What is Gastrointe­stinal Stromal Tumor?

Gastrointe­stinal stromal tumors (GISTS) develop when the cells lining the digestive tract grow and divide uncontroll­ably, resulting in the formation of a mass of tissue or tumor leading to cancer. Some individual­s suffering from gastrointe­stinal tumors may not experience any changes in their health, while some undergo health complicati­ons like sickness, fever, discomfort, bleeding etc.

They differ from other prevalent types such as colon cancer or stomach cancer, because they begin in a distinct type of tissue. Gastrointe­stinal stromal tumors are extremely uncommon in people under the age of 40. Some gastrointe­stinal stromal tumors develop on their own, whereas others run in families. Symptoms Some patients with Gastrointe­stinal stromal tumors often do not experience any symptoms or signs, but cancer is diagnosed during tests for other health conditions. Others may have the following symptoms:

● Severe pain or discomfort in the abdomen

● A mass in the abdomen which can be felt

● Nausea and vomiting

● Bowel obstructio­n

● Blood in the stool


Most of the time Gastrointe­stinal stromal tumors develop sporadical­ly, which means for no known reason. Certain inherited tumor disorders, however, can raise the risk. They are slightly more common in men than in women.

────────────────

Resume the passage on gastrointestinal stromal tumors after its final sentence, keeping its plain, informative style.

*Dataset entries*:
────────────────

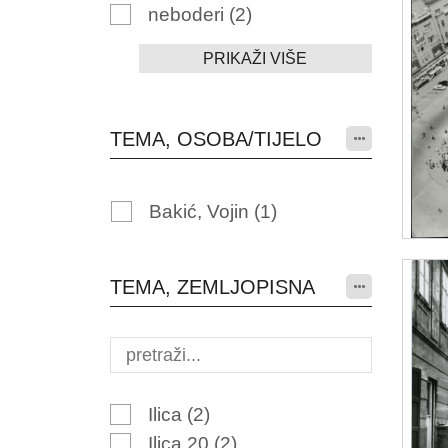
neboderi
(2)
PRIKAŽI VIŠE
TEMA, OSOBA/TIJELO
Bakić, Vojin
(1)
TEMA, ZEMLJOPISNA
Ilica
(2)
Ilica 20
(2)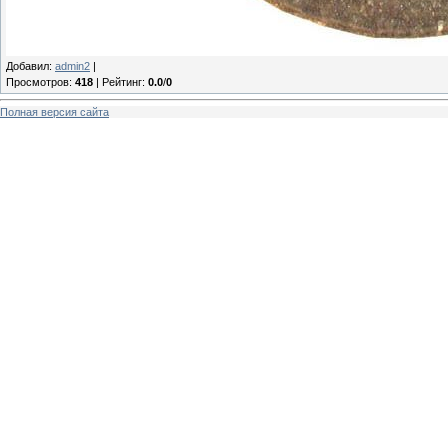
Добавил
:
admin2
|
Просмотров
:
418
|
Рейтинг
:
0.0
/
0
Полная версия сайта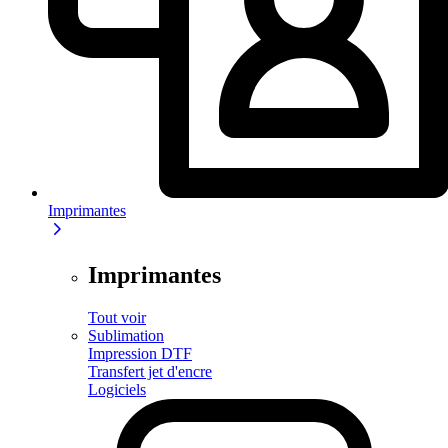
Imprimantes
Imprimantes
Tout voir
Sublimation
Impression DTF
Transfert jet d'encre
Logiciels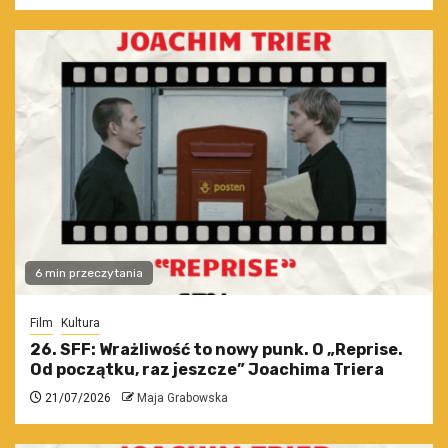
6 min przeczytania
Film
Kultura
26. SFF: Wrażliwość to nowy punk. O „Reprise.
Od początku, raz jeszcze” Joachima Triera
21/07/2026
Maja Grabowska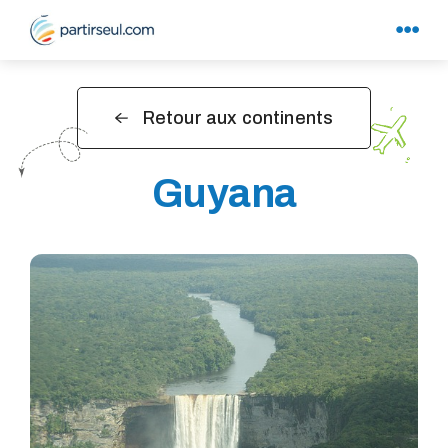
Retour aux continents
Guyana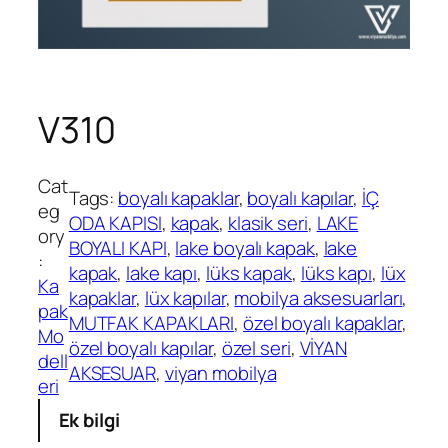
V310
Cat
Tags:
boyalı kapaklar
, 
boyalı kapılar
, 
İÇ
eg
ODA KAPISI
, 
kapak
, 
klasik seri
, 
LAKE
ory
BOYALI KAPI
, 
lake boyalı kapak
, 
lake
:
kapak
, 
lake kapı
, 
lüks kapak
, 
lüks kapı
, 
lüx
Ka
kapaklar
, 
lüx kapılar
, 
mobilya aksesuarları
, 
pak
MUTFAK KAPAKLARI
, 
özel boyalı kapaklar
, 
Mo
özel boyalı kapılar
, 
özel seri
, 
VİYAN
dell
AKSESUAR
, 
viyan mobilya
eri
Ek bilgi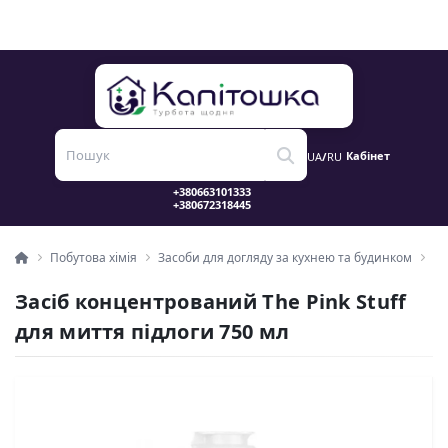
Кабінет
UA
/
RU
Побутова хімія
Засоби для догляду за кухнею та будинком
За
Засіб концентрований The Pink Stuff
для миття підлоги 750 мл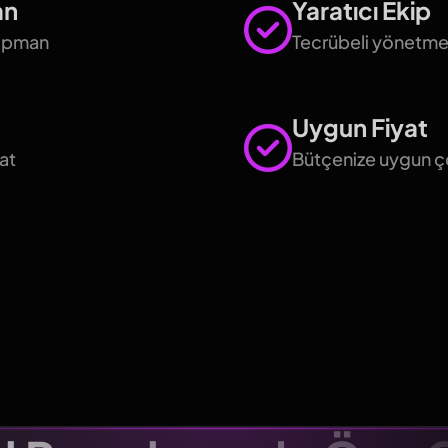
an
Yaratıcı Ekip
kipman
Tecrübeli yönetme
Uygun Fiyat
at
Bütçenize uygun ç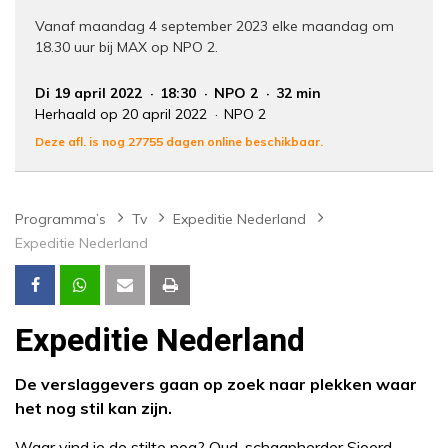
Vanaf maandag 4 september 2023 elke maandag om
18.30 uur bij MAX op NPO 2.
Di 19 april 2022
18:30
NPO 2
32 min
Herhaald op 20 april 2022
NPO 2
Deze afl. is nog 27755 dagen online beschikbaar.
Programma’s
Tv
Expeditie Nederland
Expeditie Nederland
Expeditie Nederland
De verslaggevers gaan op zoek naar plekken waar
het nog stil kan zijn.
Waar vind je de stilte nog? Oud-schaapherder Sjoerd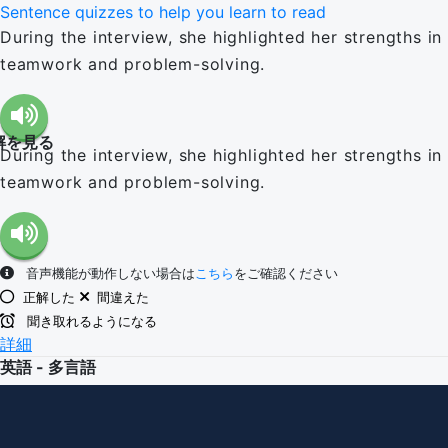
Sentence quizzes to help you learn to read
During the interview, she highlighted her strengths in
teamwork and problem-solving.
解を見る
During the interview, she highlighted her strengths in
teamwork and problem-solving.
音声機能が動作しない場合は
こちら
をご確認ください
正解した
間違えた
聞き取れるようになる
詳細
英語 - 多言語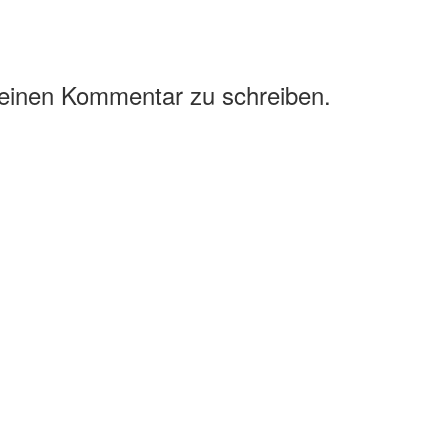
 einen Kommentar zu schreiben.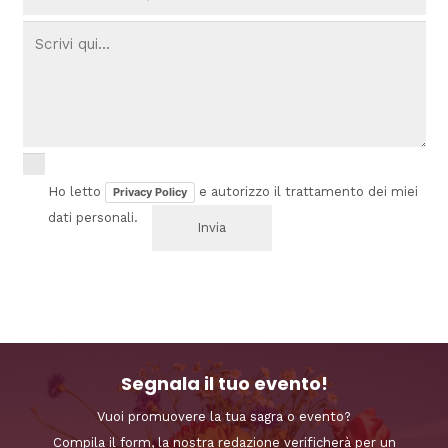
Ho letto
e autorizzo il trattamento dei miei
Privacy Policy
dati personali.
Segnala il tuo evento!
Vuoi promuovere la tua sagra o evento?
Compila il form, la nostra redazione verificherà per un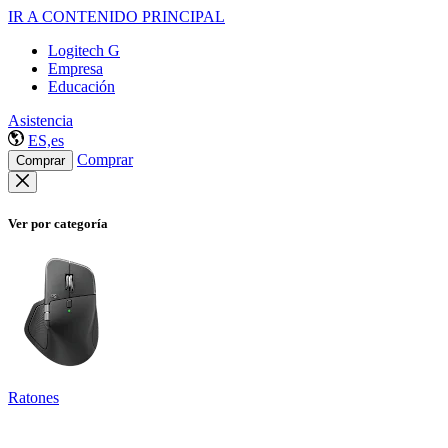
IR A CONTENIDO PRINCIPAL
Logitech G
Empresa
Educación
Asistencia
ES,es
Comprar
Comprar
Ver por categoría
Ratones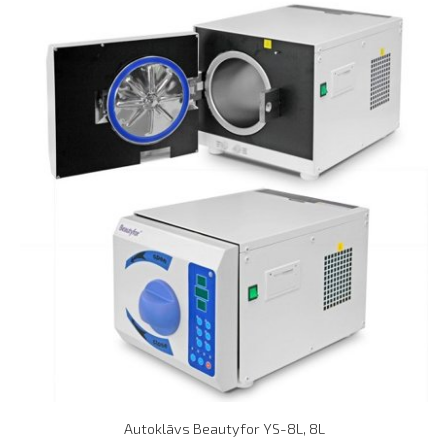
Autoklāvs Beautyfor YS-8L, 8L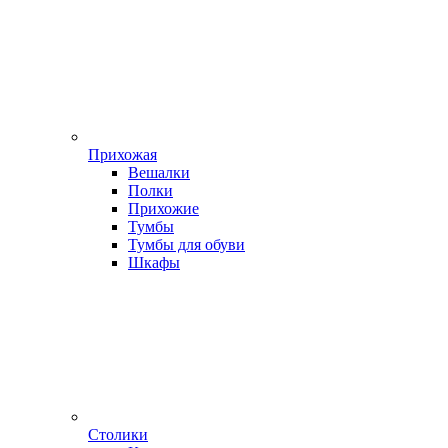
Прихожая
Вешалки
Полки
Прихожие
Тумбы
Тумбы для обуви
Шкафы
Столики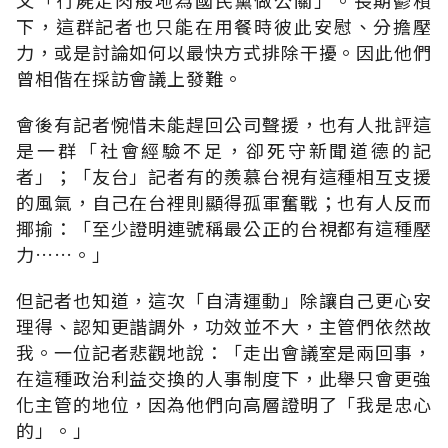
下，這群記者也只能在用餐時彼此安慰、分擔壓
力，或是討論如何以最快方式排除干擾。因此他們
曾相偕在採訪會議上發難。
會後有記者惋惜未能趕回公司聲援，也有人批評這
是一群「社會經驗不足，卻死守新聞道德的記
者」；「友台」記者有的羨慕台視有這種相互支援
的風氣，自己在台裡則顯得孤軍奮戰；也有人反而
揶揄：「至少證明連號稱最公正的台視都有這種壓
力……。」
但記者也知道，這次「自清運動」除讓自己更心安
理得、認知更諧調外，功效並不大，主管們依然故
我。一位記者悲觀地說：「走出會議室是兩回事，
在這種政治利益交換的人事制度下，此舉只會更強
化主管的地位，因為他們向高層證明了「我是忠心
的」。」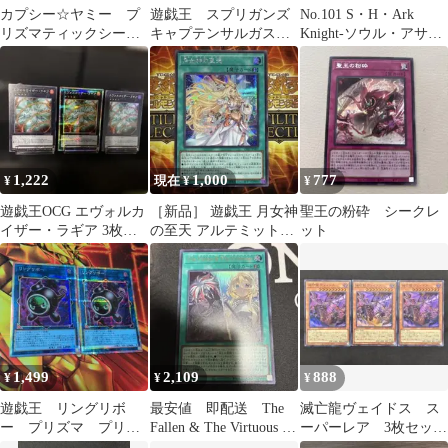
カプシー☆ヤミー プ
遊戯王 スプリガンズ
No.101 S・H・Ark
リズマティックシーク
キャプテンサルガス
Knight-ソウル・アサイ
レットレア プリシク
② 字レア ３枚 効
ラム オーバーフレー
果
ム
1,222
1,000
777
¥
現在 ¥
¥
遊戯王OCG エヴォルカ
［新品］ 遊戯王 月女神
聖王の粉砕 シークレ
イザー・ラギア 3枚セ
の至天 アルテミットス
ット
ット
カイ シークレットレア
1,499
2,109
888
¥
¥
¥
遊戯王 リングリボ
最安値 即配送 The
滅亡龍ヴェイドス ス
ー プリズマ プリシ
Fallen & The Virtuous ウ
ーパーレア 3枚セッ
ク 2枚
ルトラ
ト WPP5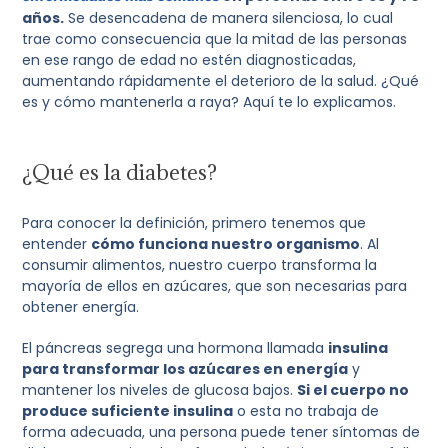
años.
Se desencadena de manera silenciosa, lo cual
trae como consecuencia que la mitad de las personas
en ese rango de edad no estén diagnosticadas,
aumentando rápidamente el deterioro de la salud. ¿Qué
es y cómo mantenerla a raya? Aquí te lo explicamos.
¿Qué es la diabetes?
Para conocer la definición, primero tenemos que
entender
cómo funciona nuestro organismo
. Al
consumir alimentos, nuestro cuerpo transforma la
mayoría de ellos en azúcares, que son necesarias para
obtener energía.
El páncreas segrega una hormona llamada
insulina
para transformar los azúcares en energía
y
mantener los niveles de glucosa bajos.
Si el cuerpo no
produce suficiente insulina
o esta no trabaja de
forma adecuada, una persona puede tener síntomas de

────────────────

*Task response*:
There are several tests that can be conducted in order to diagnose gastrointe­stinal stromal tumors. These include:

● Upper endoscopy – In endoscopy, a tube with a camera is placed inside the mouth and goes through the food pipe, and into the stomach. This is done to locate the tumor.

● Computed Tomography - A scan of the abdomen and pelvis may also be performed to determine the position and size of the tumor.

● Positron emission tomography - A scan may be conducted to check if the tumor is confined to one place and can be removed. They’ll also be able to test the tumor for genetic changes.

● Biopsy- This method entails removing a portion of the tumor using a needle or surgical procedure.


Some Gastrointe­stinal stromal tumors can be cured surgically. However, some tumors are too enormous or have spread to other parts of the body, making surgery ineffectiv­e. Imatinib, a targeted medication therapy, may be recommende­d in certain cases. It works by attaching to the KIT protein which is linked to the growth of most Gastrointe­stinal stromal tumors and prevents the growth of cancer cells. In approximat­ely 85 percent of patients, this drug can decrease the tumor or keep it from growing. If the tumor decreases sufficient­ly, surgery may not be necessary.